The choroid is primarily a vascular structure supplying the outer retina. Because transient increases in CT are followed by a prolonged decrease in synthesis of extracellular matrix molecules and a slowing of ocular elongation, and attempts to decouple the choroidal and scleral changes have largely failed, it seems that the thickening of the choroid may be mechanistically linked to the scleral synthesis of macromolecules, and thus may play an important role in the homeostatic control of eye growth, and, consequently, in the etiology of myopia and hyperopia (9).

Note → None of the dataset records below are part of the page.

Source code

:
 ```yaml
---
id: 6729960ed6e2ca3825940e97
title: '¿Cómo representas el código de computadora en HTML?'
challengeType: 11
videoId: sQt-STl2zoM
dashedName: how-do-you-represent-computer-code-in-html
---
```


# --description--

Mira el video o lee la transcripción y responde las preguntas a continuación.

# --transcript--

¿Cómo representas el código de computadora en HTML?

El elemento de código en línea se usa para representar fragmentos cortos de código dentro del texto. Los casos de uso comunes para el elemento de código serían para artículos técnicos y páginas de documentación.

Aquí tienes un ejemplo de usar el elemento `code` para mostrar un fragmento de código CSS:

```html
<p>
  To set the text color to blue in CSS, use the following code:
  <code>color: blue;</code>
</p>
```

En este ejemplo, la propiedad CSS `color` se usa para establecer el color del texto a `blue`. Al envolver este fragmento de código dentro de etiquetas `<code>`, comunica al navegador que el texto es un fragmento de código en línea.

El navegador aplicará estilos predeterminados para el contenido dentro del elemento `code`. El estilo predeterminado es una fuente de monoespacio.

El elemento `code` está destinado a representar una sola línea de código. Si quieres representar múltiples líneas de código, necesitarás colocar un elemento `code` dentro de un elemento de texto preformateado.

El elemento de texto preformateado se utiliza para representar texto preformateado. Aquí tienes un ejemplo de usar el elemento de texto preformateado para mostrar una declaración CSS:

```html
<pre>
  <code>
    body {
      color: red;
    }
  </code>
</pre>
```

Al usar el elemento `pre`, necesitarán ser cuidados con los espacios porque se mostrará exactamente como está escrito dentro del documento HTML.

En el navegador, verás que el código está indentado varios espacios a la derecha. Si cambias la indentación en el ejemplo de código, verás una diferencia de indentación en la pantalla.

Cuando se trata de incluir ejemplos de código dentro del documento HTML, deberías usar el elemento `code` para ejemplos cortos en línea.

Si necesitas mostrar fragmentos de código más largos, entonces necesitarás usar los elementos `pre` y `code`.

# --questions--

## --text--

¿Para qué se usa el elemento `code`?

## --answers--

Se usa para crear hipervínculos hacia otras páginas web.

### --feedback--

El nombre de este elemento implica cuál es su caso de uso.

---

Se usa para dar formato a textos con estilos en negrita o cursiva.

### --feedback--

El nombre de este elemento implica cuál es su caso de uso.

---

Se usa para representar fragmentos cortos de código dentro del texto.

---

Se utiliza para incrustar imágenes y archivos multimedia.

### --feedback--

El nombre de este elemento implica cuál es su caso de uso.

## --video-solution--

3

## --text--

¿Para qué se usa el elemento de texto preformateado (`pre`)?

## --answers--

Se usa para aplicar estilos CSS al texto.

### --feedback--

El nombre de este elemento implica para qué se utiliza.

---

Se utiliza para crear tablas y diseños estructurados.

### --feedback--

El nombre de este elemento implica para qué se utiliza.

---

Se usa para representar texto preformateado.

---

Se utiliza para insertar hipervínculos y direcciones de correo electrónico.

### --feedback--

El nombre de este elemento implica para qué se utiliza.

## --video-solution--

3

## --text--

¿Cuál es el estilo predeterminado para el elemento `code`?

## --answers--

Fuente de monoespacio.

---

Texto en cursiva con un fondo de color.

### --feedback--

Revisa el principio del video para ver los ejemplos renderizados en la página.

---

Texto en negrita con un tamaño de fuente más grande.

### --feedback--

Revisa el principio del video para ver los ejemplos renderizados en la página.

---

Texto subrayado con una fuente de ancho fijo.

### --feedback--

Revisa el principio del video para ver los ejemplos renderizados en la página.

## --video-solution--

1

Clinical studies, population-based investigations, and histologic studies have shown a marked thinning of the choroid with increasing axial elongation (24). The mean CT of 250 μm in emmetropic subjects decreased to <30 μm in highly axially myopic patients. This indicates that with increasing axial elongation, the distance between the Bruch membrane and the sclera was markedly decreased (20). Barteselli et al (25) found that the choroidal volume was lower in highly myopic eyes without vitreoretinal or choroidal pathologies than in emmetropic eyes (p<0.001). They also found that choroidal thinning is present in highly myopic eyes compared with emmetropic eyes, and is related to age, AL, and sex.

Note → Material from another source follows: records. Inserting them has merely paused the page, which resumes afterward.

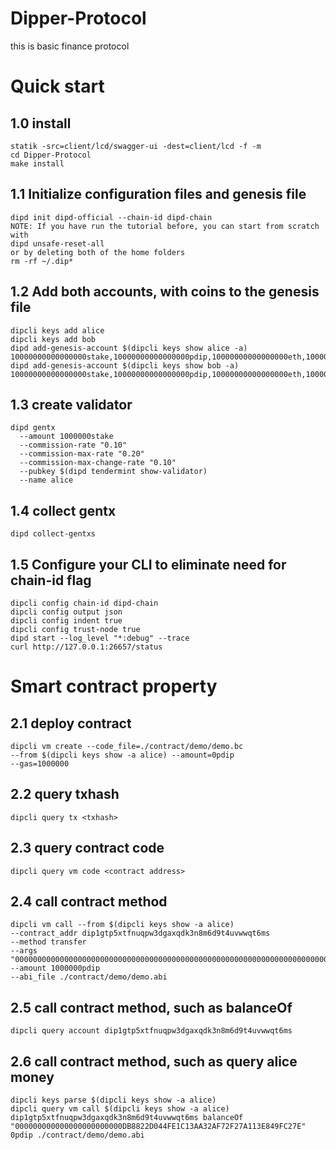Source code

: # Dipper-Protocol
this is basic finance protocol

# Quick start
## 1.0 install
```
statik -src=client/lcd/swagger-ui -dest=client/lcd -f -m
cd Dipper-Protocol
make install
```
## 1.1 Initialize configuration files and genesis file
```
dipd init dipd-official --chain-id dipd-chain
NOTE: If you have run the tutorial before, you can start from scratch with 
dipd unsafe-reset-all
or by deleting both of the home folders
rm -rf ~/.dip*
```
## 1.2 Add both accounts, with coins to the genesis file
```
dipcli keys add alice
dipcli keys add bob
dipd add-genesis-account $(dipcli keys show alice -a) 10000000000000000stake,10000000000000000pdip,10000000000000000eth,10000000000000000dai
dipd add-genesis-account $(dipcli keys show bob -a) 10000000000000000stake,10000000000000000pdip,10000000000000000eth,10000000000000000dai
```
## 1.3 create validator
```
dipd gentx
  --amount 1000000stake
  --commission-rate "0.10"
  --commission-max-rate "0.20"
  --commission-max-change-rate "0.10"
  --pubkey $(dipd tendermint show-validator)
  --name alice
```
## 1.4 collect gentx
```
dipd collect-gentxs
```
## 1.5 Configure your CLI to eliminate need for chain-id flag
```
dipcli config chain-id dipd-chain
dipcli config output json
dipcli config indent true
dipcli config trust-node true
dipd start --log_level "*:debug" --trace
curl http://127.0.0.1:26657/status
```
# Smart contract property 
## 2.1 deploy contract
```
dipcli vm create --code_file=./contract/demo/demo.bc
--from $(dipcli keys show -a alice) --amount=0pdip
--gas=1000000
```
## 2.2 query txhash
```
dipcli query tx <txhash>
```
## 2.3 query contract code
```
dipcli query vm code <contract address>
```
## 2.4 call contract method <transfer>
```
dipcli vm call --from $(dipcli keys show -a alice)
--contract_addr dip1gtp5xtfnuqpw3dgaxqdk3n8m6d9t4uvwwqt6ms
--method transfer
--args  "00000000000000000000000000000000000000000000000000000000000000000000000000000000000000000000000000000000000000000000000000000002"
--amount 1000000pdip
--abi_file ./contract/demo/demo.abi
```
## 2.5 call contract method, such as balanceOf
```
dipcli query account dip1gtp5xtfnuqpw3dgaxqdk3n8m6d9t4uvwwqt6ms
```
## 2.6 call contract method, such as query alice money
```
dipcli keys parse $(dipcli keys show -a alice)
dipcli query vm call $(dipcli keys show -a alice) dip1gtp5xtfnuqpw3dgaxqdk3n8m6d9t4uvwwqt6ms balanceOf "000000000000000000000000DB8822D044FE1C13AA32AF72F27A113E849FC27E" 0pdip ./contract/demo/demo.abi
```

In a histologic study on the macular region of highly myopic eyes, Jonas et al (24) detected macular regions without Bruch membrane and (consequently) without adjacent RPE and without choriocapillaris. The photoreceptor layer was markedly diminished or rudimentary, as was the remaining choroid, with only a few large choroidal vessels present. In these regions with this secondary macular opening of Bruch membrane, the globe wall consisted of a markedly thinned sclera, some melanin-bearing cells on the inner surface of the sclera (lamina fusca sclerae), and remnants of the middle layer and inner layer of the retina, including the inner limiting membrane.

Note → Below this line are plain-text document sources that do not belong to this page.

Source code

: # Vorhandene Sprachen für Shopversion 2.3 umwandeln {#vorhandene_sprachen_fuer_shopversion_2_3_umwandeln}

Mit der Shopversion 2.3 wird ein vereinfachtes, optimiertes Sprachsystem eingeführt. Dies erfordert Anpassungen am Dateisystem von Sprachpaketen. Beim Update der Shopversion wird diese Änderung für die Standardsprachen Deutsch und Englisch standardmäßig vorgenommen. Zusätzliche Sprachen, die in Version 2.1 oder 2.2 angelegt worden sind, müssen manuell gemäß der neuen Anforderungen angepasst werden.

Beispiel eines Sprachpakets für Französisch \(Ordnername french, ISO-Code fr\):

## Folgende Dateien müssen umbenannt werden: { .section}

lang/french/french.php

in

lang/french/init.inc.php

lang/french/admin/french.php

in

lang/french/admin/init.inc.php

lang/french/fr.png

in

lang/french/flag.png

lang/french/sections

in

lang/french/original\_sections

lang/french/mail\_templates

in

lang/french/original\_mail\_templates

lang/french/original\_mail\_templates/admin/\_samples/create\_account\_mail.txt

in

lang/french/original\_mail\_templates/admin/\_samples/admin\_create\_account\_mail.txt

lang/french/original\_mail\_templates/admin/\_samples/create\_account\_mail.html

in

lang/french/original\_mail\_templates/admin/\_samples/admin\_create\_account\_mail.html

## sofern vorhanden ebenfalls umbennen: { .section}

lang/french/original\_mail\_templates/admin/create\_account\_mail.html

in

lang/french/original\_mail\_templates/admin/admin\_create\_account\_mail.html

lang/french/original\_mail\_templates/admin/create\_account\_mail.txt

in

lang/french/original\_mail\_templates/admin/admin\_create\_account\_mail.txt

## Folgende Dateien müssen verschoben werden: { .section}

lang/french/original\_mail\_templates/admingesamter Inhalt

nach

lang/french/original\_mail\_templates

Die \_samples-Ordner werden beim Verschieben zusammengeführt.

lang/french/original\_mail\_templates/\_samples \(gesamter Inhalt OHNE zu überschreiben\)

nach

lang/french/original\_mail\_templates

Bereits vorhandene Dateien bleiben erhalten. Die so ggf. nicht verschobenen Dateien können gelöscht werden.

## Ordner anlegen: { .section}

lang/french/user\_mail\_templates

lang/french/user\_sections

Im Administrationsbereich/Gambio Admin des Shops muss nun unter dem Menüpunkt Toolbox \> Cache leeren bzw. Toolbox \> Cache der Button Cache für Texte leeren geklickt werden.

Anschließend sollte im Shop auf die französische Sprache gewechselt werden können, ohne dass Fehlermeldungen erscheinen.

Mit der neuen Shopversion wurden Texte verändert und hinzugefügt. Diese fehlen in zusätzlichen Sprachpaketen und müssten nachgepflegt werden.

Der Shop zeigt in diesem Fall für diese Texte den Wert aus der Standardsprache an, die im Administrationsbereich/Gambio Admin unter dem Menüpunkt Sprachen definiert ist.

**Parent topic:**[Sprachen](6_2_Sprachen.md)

Further studies are needed to prove whether thickening of the choroid play an important role in the homeostatic control of eye growth, and, consequently, in the etiology of myopia and hyperopia.

Limitations of the study are as follows: it is not a prospective study with follow-up; it is a single center rather than multicenter study; and it has a small sample size.

Conclusion

The CT in different degrees of myopia was thinner than that in normal control eyes, with extreme thinning in advanced myopia. This might be secondary to the longer AL, which is a predictive factor in some locations such as SFCT, CT 2 mm nasal, CT 2 mm temporal, and CT 2 mm lower.